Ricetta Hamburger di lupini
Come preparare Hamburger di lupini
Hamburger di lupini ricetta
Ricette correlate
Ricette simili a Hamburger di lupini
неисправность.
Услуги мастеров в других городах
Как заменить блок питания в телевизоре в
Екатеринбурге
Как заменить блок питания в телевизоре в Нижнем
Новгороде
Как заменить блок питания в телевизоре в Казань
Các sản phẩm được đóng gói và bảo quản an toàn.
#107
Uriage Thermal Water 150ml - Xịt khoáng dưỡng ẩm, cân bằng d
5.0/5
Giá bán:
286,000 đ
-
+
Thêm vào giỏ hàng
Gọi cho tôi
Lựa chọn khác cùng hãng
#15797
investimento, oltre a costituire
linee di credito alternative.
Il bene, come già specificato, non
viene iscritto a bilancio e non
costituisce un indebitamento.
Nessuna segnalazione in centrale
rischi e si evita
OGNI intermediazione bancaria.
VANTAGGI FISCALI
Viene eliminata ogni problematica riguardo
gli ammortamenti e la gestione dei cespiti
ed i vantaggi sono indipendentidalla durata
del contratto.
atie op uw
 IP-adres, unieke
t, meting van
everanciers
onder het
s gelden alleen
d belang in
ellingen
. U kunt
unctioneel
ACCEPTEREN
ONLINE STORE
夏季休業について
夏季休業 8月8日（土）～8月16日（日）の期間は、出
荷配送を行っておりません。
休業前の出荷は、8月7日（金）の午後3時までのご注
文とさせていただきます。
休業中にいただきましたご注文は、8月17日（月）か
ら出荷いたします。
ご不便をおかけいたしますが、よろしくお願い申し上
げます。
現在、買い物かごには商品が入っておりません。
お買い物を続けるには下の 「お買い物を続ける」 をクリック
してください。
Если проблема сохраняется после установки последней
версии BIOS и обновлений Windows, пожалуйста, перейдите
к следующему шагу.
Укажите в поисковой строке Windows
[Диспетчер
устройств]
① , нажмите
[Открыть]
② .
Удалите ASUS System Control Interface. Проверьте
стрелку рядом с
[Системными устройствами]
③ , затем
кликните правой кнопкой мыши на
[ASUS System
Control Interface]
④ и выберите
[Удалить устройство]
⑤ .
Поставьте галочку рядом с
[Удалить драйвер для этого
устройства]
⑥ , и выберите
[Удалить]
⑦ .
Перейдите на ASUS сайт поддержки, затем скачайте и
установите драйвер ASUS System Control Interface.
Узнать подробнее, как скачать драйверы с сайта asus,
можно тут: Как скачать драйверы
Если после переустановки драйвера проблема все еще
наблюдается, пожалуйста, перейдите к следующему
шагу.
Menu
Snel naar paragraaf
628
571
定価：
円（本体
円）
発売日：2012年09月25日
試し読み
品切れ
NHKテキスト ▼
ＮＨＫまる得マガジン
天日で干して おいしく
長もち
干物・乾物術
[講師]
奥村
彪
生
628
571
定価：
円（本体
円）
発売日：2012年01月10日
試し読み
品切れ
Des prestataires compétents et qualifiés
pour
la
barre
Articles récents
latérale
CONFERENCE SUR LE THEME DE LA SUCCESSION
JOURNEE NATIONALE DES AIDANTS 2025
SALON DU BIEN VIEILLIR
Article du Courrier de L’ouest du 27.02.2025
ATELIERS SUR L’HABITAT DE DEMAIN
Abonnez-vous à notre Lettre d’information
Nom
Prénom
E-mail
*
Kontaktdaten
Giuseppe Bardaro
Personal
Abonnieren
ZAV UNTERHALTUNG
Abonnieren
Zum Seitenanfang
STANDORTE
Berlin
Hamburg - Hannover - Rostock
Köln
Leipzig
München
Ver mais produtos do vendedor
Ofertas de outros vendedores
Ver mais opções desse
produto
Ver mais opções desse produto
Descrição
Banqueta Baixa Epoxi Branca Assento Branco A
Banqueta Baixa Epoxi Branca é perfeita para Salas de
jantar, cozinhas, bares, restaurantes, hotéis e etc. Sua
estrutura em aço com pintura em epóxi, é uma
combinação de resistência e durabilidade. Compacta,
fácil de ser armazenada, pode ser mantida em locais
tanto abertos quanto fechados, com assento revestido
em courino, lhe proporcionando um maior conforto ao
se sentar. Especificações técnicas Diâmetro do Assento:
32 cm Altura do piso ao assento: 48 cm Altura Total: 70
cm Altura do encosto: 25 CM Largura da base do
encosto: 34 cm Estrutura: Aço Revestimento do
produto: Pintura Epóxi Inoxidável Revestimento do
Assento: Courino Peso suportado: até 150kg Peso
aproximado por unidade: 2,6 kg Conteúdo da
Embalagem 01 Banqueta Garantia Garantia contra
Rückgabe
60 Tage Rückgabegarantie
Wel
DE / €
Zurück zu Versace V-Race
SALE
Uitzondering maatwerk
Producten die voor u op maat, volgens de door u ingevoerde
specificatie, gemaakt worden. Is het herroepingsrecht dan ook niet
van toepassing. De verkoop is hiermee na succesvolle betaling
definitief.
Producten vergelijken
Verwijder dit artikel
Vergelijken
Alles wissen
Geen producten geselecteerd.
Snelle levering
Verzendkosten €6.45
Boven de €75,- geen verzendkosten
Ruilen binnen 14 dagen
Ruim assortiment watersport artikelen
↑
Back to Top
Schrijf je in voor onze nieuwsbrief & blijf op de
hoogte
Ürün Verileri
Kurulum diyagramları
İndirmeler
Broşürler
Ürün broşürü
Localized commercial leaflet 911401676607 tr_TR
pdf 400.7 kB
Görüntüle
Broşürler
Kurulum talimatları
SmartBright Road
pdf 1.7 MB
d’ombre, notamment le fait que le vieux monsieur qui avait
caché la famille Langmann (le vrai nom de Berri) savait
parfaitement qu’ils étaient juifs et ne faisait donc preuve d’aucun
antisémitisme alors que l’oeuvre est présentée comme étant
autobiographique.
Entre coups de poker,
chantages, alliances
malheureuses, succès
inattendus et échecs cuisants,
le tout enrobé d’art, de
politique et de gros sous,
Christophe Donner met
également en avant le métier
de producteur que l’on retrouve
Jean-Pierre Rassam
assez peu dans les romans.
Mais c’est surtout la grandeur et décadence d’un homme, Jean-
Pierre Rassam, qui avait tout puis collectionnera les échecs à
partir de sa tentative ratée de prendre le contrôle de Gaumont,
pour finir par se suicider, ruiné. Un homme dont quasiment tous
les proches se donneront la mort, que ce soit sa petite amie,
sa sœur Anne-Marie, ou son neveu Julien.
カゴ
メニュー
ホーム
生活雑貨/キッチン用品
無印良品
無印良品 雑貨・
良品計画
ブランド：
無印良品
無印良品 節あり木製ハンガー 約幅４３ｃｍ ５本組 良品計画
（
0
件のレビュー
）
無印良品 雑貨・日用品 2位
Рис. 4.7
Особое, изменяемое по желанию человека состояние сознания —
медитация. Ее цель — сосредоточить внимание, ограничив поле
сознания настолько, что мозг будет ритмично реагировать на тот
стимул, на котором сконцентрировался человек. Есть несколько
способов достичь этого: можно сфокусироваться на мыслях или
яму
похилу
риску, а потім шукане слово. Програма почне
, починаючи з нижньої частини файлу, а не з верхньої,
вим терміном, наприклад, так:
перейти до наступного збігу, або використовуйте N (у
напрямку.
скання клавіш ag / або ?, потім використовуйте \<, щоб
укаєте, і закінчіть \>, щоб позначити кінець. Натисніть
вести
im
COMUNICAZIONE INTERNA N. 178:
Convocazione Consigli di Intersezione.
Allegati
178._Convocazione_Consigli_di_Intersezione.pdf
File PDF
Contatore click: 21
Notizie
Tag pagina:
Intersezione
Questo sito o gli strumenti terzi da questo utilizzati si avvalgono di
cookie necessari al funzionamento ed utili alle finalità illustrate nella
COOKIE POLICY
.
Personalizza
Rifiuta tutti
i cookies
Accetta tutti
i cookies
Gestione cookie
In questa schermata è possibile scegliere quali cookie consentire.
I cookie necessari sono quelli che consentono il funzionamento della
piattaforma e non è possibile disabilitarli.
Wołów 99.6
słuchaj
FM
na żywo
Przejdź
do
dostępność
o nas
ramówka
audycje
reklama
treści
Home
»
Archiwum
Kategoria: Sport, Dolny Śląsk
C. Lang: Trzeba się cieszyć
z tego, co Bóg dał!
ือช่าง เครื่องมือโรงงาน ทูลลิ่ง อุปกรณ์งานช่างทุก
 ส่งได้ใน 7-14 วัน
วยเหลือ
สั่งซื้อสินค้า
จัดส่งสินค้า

▶ **PROBLEM**: What lines in the data include the string "этого"? Copy each one.

▶ **ANSWER TO THIS EXERCISE**:
[Удалить драйвер для этого
способов достичь этого: можно сфокусироваться на мыслях или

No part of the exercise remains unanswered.